Today’s Newport Daily News reprints an op-ed that that Suzanne Fogarty, the head of the private Lincoln School in Providence, first published on the Web site of the Girls Scouts of Southern New England.  Now, in the spirit of practical consideration, we should remember that Ms. Fogarty has a (very expensive) school to promote, so we can only go so far in begrudging an all-girls school its sales pitch.

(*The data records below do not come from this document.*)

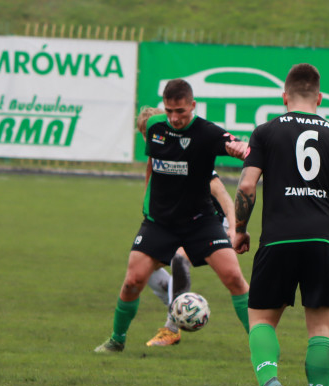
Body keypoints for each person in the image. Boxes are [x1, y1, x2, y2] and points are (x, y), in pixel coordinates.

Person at [233, 63, 329, 386]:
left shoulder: (266, 131)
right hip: (322, 240)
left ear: (284, 96)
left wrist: (240, 230)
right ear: (320, 98)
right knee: (320, 327)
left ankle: (271, 382)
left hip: (277, 238)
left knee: (261, 320)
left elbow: (246, 187)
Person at [94, 81, 250, 353]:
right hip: (160, 224)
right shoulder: (155, 127)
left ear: (193, 105)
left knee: (234, 278)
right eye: (169, 111)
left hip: (201, 222)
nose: (175, 118)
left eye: (180, 111)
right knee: (132, 281)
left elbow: (236, 145)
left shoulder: (208, 132)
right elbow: (152, 165)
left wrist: (240, 147)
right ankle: (117, 340)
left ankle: (259, 344)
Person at [145, 169, 237, 347]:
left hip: (214, 222)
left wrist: (233, 226)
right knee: (145, 266)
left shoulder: (192, 156)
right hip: (184, 222)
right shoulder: (162, 160)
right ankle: (180, 310)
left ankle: (171, 328)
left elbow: (220, 191)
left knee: (179, 259)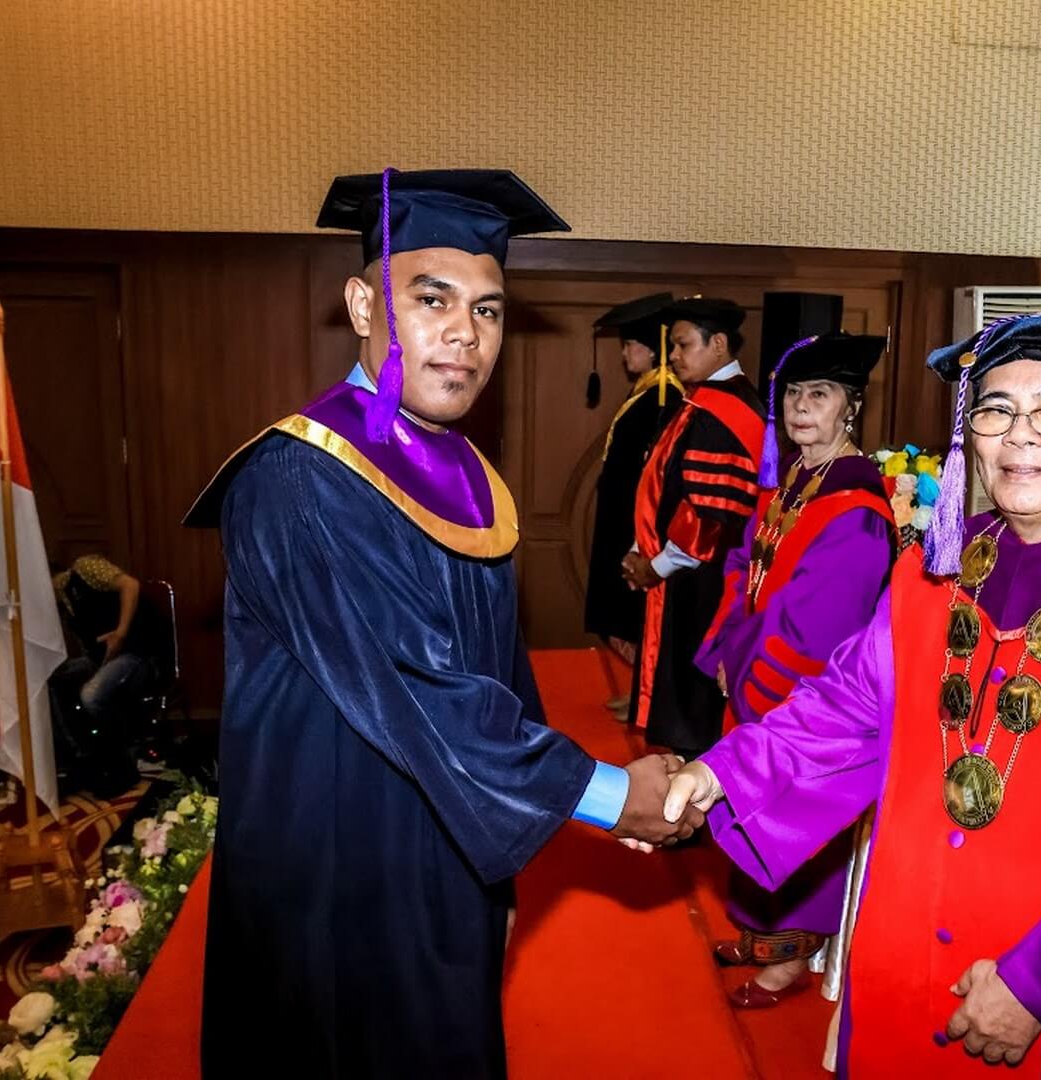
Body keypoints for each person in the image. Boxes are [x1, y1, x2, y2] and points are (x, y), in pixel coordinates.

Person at [183, 168, 702, 1079]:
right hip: (337, 855)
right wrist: (604, 792)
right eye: (432, 299)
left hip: (449, 831)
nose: (465, 332)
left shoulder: (459, 468)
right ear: (363, 305)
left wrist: (532, 822)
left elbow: (498, 679)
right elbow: (414, 683)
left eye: (488, 309)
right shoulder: (302, 476)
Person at [661, 313, 1041, 1077]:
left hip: (1039, 1011)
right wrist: (720, 772)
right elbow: (846, 710)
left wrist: (1037, 989)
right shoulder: (934, 575)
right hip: (899, 957)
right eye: (994, 410)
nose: (1019, 436)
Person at [693, 332, 893, 1008]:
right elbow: (740, 568)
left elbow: (821, 626)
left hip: (799, 697)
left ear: (850, 407)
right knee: (751, 807)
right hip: (752, 675)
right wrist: (725, 653)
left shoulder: (856, 510)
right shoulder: (795, 485)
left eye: (821, 394)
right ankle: (757, 935)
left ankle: (788, 959)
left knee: (788, 814)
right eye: (794, 395)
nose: (802, 407)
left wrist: (755, 683)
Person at [622, 297, 767, 759]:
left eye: (683, 345)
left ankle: (694, 787)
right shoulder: (704, 402)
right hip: (686, 572)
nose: (674, 357)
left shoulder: (725, 415)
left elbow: (707, 515)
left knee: (694, 708)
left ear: (718, 344)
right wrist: (641, 547)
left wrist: (657, 566)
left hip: (704, 581)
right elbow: (664, 485)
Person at [584, 293, 683, 714]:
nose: (625, 354)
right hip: (623, 516)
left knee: (638, 609)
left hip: (640, 524)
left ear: (653, 347)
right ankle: (641, 691)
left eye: (630, 345)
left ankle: (649, 697)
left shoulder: (665, 396)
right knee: (625, 611)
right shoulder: (645, 392)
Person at [47, 554, 167, 797]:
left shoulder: (83, 568)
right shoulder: (63, 603)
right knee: (50, 681)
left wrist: (120, 633)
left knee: (91, 696)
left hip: (135, 652)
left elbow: (130, 585)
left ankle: (122, 754)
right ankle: (81, 756)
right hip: (100, 658)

That said, this paragraph reads like a text that one might come across from some society that had succumbed to a strange bigotry.  Enlightened moderns can’t help but see the injustice and incongruity of the ideas, but even the most enlightened within the thus-tainted culture may not have been able to see it through the haze of their environments:

While I believe the Boy Scouts’ decision to admit girls is a step toward gender equity, that move in no way devalues the remarkable female-first environment that the Girl Scouts is committed to providing. Some people believe that if their daughters go to an all-girls school, then they will not be prepared for the co-ed world. The opposite is true. Lincoln students and Girl Scouts are more prepared because they are encouraged to be themselves every day in a culture that knows and supports them. They practice the hard stuff of trial and error, which leads to resilience, and resilience in turn leads to confidence. This becomes part of their DNA, which girls take with them into the world of college and beyond.

Denying boys a space in which to be themselves in a “remarkable male-first environment” is “equity.”  Granting girls such a space is “empowerment.”  Sure seems like we’re writing off one half of a generation. That an educator would do this so casually illustrates how far we’ve gone into the haze. Given that most Boy Scouts are veritably guaranteed to be of lesser socioeconomic advantage compared with Lincoln’s clientele gives the double standard a more insidious feel.